__Collected data__:
+ + + +
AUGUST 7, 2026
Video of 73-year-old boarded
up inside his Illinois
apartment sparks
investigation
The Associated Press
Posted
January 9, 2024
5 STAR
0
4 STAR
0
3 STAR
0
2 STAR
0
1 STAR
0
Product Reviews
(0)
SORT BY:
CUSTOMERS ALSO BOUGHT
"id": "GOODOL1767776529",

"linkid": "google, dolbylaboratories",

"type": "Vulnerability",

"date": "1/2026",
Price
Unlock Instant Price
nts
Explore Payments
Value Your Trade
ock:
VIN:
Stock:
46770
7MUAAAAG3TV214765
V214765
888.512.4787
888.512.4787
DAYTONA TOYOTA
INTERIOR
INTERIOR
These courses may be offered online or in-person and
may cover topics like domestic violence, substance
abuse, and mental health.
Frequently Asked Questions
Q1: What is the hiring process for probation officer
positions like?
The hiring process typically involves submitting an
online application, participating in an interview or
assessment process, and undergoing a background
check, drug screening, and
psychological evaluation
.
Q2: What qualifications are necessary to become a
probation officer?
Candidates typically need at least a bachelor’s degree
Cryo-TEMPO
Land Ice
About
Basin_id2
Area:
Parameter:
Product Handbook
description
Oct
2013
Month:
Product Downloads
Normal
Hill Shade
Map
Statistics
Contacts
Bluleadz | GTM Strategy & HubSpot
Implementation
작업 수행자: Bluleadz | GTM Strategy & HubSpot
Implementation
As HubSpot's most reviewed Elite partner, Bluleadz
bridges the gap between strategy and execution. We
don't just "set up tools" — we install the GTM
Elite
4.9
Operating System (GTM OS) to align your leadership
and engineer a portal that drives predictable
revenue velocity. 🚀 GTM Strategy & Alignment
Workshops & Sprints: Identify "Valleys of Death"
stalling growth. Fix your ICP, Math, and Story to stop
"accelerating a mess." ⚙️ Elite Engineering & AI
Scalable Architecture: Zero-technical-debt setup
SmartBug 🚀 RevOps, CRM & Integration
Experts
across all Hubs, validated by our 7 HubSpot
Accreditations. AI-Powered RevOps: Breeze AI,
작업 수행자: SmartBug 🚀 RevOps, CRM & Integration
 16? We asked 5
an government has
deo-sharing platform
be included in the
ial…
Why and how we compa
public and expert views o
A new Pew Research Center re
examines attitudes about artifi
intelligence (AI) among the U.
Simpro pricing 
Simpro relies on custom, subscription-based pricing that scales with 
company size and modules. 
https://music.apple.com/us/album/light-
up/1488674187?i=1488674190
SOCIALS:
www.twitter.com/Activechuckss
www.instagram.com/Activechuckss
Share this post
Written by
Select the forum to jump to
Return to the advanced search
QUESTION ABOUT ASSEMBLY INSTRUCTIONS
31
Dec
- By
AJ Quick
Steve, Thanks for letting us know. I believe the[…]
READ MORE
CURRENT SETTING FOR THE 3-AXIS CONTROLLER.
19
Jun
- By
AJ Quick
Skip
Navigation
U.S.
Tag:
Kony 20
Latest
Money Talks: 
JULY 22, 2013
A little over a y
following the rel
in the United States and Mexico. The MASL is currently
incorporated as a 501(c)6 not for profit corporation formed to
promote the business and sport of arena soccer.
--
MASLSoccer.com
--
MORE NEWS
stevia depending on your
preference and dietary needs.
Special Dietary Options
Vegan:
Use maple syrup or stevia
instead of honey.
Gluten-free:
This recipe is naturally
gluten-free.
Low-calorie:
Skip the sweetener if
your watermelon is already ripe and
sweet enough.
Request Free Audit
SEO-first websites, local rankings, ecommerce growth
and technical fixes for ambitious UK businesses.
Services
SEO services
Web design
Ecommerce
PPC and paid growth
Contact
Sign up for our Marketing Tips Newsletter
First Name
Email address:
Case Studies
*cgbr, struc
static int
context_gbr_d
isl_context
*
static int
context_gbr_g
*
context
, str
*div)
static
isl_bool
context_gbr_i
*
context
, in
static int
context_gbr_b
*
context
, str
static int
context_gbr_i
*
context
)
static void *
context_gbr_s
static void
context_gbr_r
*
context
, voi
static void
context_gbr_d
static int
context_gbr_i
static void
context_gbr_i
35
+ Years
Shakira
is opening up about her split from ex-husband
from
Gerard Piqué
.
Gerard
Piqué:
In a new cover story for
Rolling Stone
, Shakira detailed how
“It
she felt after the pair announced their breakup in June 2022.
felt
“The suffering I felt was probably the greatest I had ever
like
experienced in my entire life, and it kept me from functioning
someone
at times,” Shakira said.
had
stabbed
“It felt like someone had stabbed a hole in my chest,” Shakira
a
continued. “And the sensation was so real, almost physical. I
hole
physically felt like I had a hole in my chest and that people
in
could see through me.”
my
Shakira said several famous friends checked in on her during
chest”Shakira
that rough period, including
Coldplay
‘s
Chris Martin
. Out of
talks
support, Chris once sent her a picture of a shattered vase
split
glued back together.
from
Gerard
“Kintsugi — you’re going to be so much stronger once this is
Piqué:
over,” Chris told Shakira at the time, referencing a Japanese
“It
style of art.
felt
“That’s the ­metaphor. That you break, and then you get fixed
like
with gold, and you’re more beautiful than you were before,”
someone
+ + + +
__Work request__:
Copy all lines above containing the string "hole".

__Task output__:
“It felt like someone had stabbed a hole in my chest,” Shakira
hole
physically felt like I had a hole in my chest and that people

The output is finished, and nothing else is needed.